2012 role-playing video game

Bravely Default: Praying Brage is a Japanese web browser video game developed by NHN Hangame and published by Square Enix. The game is a spinoff in the Bravely Default series, and a tie-in to the Japanese release of the original game in the series, Bravely Default: Flying Fairy, being released a month after its release in November 2012.

==Gameplay==
The game is generally described as a social JRPG. The game begins by the player choosing which of the four factions they will join - fire, earth, water, or wind. Locations on the world map can be chosen by the player, which leads to engaging into turn-based JRPG style, though not with the same "Brave" and "Default" functions found in most console entries in the Bravely Default series. Experience, items, and money earned can be used to upgrade characters through better equipment, better moves, and a job class system that can further customize characters. The game is free to play with real-life timers; after a certain number battles occur, the player must either pay with real money to continue, or wait a few hours to play again.

==Story==
The game takes place in the same universe of the original Bravely Default game, Bravely Default: Flying Fairy, but 200 years in the future. free to play The game's four battling factions of fire, earth, water, and wind represent the descendants of the four element crystals from Flying Fairy. The game's main character is Edea Lee Oblige, who shares the name of two main characters from Flying Fairy as well, Agnes Oblige and Edea Lee.

==Development and reception==
The game was first announced in late October 2012, in an issue of Famitsu as a web browser spinoff game to the original Bravely Default game. The game was developed by NHN Hangame and published by Square Enix. Its name, Bravely Default: Praying Brage, is an allusion to the term "brage", which is Japanese shorthand for "browser game". An open beta of the game was launched on November 1, 2012, in Japan, a month after the release of the original Bravely Default game. While no international or English version was ever released, the game was playable in the West, albeit in Japanese.

(Stored data entries)
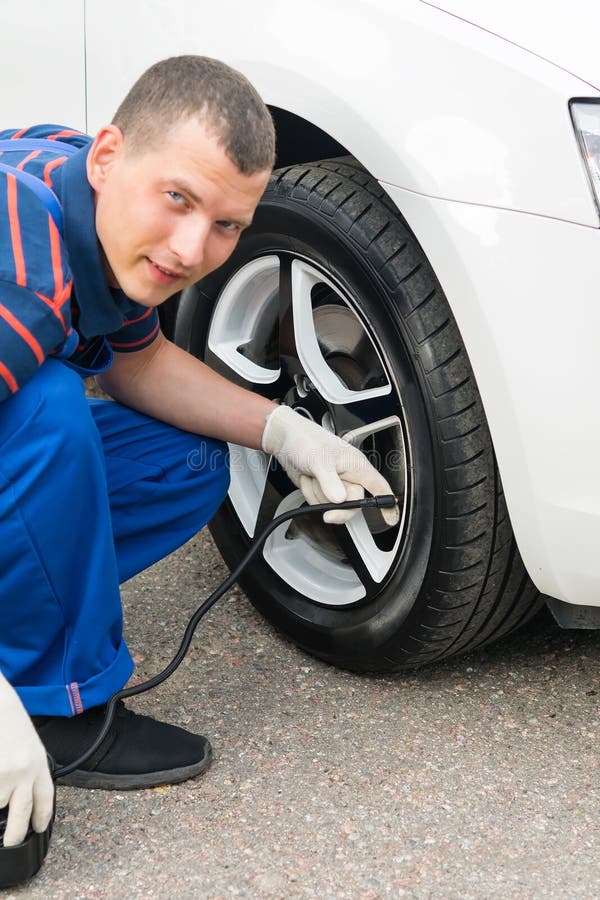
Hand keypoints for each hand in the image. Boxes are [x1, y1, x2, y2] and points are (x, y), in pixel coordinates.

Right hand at [0, 673, 53, 846]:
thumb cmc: (8, 719)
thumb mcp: (27, 744)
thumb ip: (29, 769)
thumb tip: (23, 795)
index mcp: (38, 761)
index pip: (45, 798)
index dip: (42, 817)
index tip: (38, 828)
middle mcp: (23, 771)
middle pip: (22, 814)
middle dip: (17, 833)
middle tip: (12, 841)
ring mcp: (3, 775)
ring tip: (2, 771)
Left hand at [262, 405, 398, 524]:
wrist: (287, 440)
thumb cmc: (306, 439)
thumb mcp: (318, 460)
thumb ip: (330, 481)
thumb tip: (340, 499)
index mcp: (356, 466)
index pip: (379, 487)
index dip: (387, 503)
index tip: (391, 518)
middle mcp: (348, 476)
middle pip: (353, 504)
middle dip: (336, 507)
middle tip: (327, 510)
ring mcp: (335, 484)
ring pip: (333, 505)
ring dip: (318, 495)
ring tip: (313, 476)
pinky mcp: (322, 489)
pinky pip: (319, 503)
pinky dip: (310, 494)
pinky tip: (307, 479)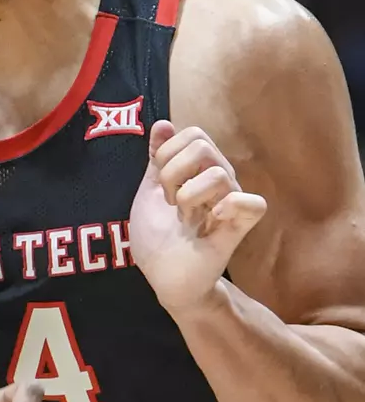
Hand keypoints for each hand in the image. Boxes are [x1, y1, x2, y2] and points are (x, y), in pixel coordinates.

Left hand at [129, 121, 265, 313]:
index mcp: (200, 171)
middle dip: (171, 172)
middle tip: (169, 200)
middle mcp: (220, 182)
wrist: (163, 277)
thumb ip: (157, 158)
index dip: (166, 154)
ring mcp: (230, 203)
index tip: (159, 185)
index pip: (192, 134)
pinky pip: (254, 203)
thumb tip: (162, 123)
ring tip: (183, 216)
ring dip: (187, 195)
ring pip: (217, 172)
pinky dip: (228, 205)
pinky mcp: (237, 229)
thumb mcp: (148, 192)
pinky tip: (211, 218)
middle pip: (202, 145)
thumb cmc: (158, 236)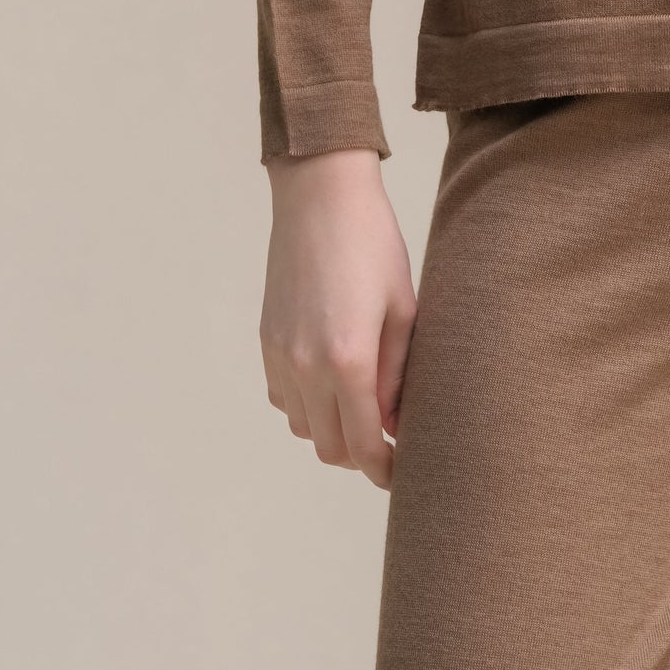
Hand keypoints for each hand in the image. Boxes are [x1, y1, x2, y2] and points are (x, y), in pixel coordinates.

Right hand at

▶ [What this exercise asks]
[1] Translate into Spanish this sentence from the Praying Brage passage: "The game is generally described as a social JRPG."
[2] From the Praying Brage passage, return the portion starting at "2012 role-playing video" and ending at "in November 2012.".
These rows bear no relation to the Praying Brage passage.

▶ [Activity answers]
[1] El juego suele describirse como un JRPG social.

[2]
2012 role-playing video game

Bravely Default: Praying Brage is a Japanese web browser video game developed by NHN Hangame and published by Square Enix. The game is a spinoff in the Bravely Default series, and a tie-in to the Japanese release of the original game in the series, Bravely Default: Flying Fairy, being released a month after its release in November 2012.